** What you need to do **
Please set down only the lines between the line containing "index dip: (731, 449)" and the end of the records, inclusive, exactly as they stand.

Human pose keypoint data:
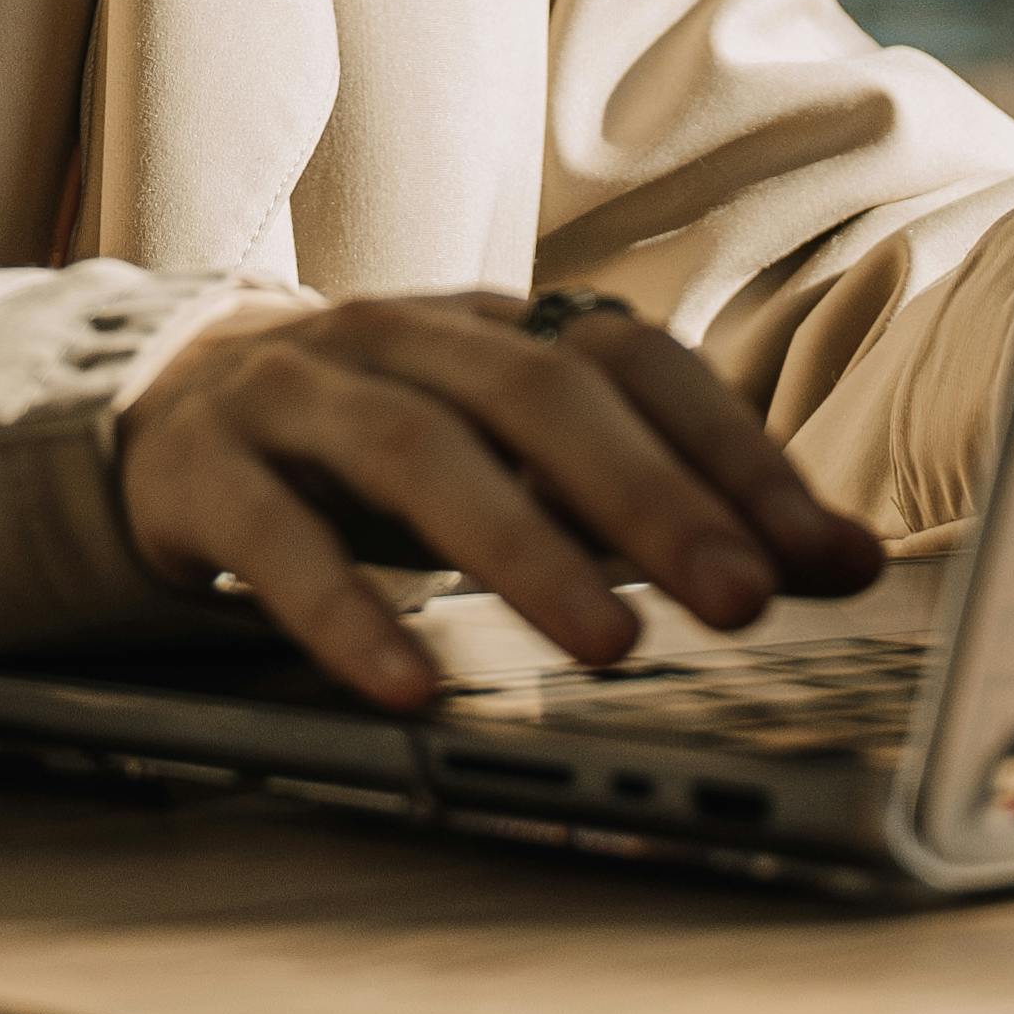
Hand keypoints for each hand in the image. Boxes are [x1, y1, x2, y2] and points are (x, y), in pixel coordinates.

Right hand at [114, 288, 886, 709]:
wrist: (169, 416)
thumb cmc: (382, 449)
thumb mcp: (517, 462)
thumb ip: (663, 504)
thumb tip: (843, 562)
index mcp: (497, 326)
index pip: (634, 361)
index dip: (731, 449)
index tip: (821, 555)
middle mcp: (405, 336)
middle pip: (540, 393)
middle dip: (651, 496)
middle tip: (739, 600)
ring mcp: (297, 393)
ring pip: (416, 449)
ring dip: (523, 546)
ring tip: (610, 644)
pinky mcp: (205, 470)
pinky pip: (275, 538)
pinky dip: (346, 613)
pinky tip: (409, 686)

** Answer space **
index dip: (731, 449)
index tip: (821, 555)
middle mcp: (405, 336)
middle pip: (540, 393)
middle dip: (651, 496)
middle tip: (739, 600)
ring mcp: (297, 393)
ring pip: (416, 449)
ring dip: (523, 546)
ring tip: (610, 644)
pinky mcp: (205, 470)
pinky pip: (275, 538)
pinky dip: (346, 613)
pinky tip: (409, 686)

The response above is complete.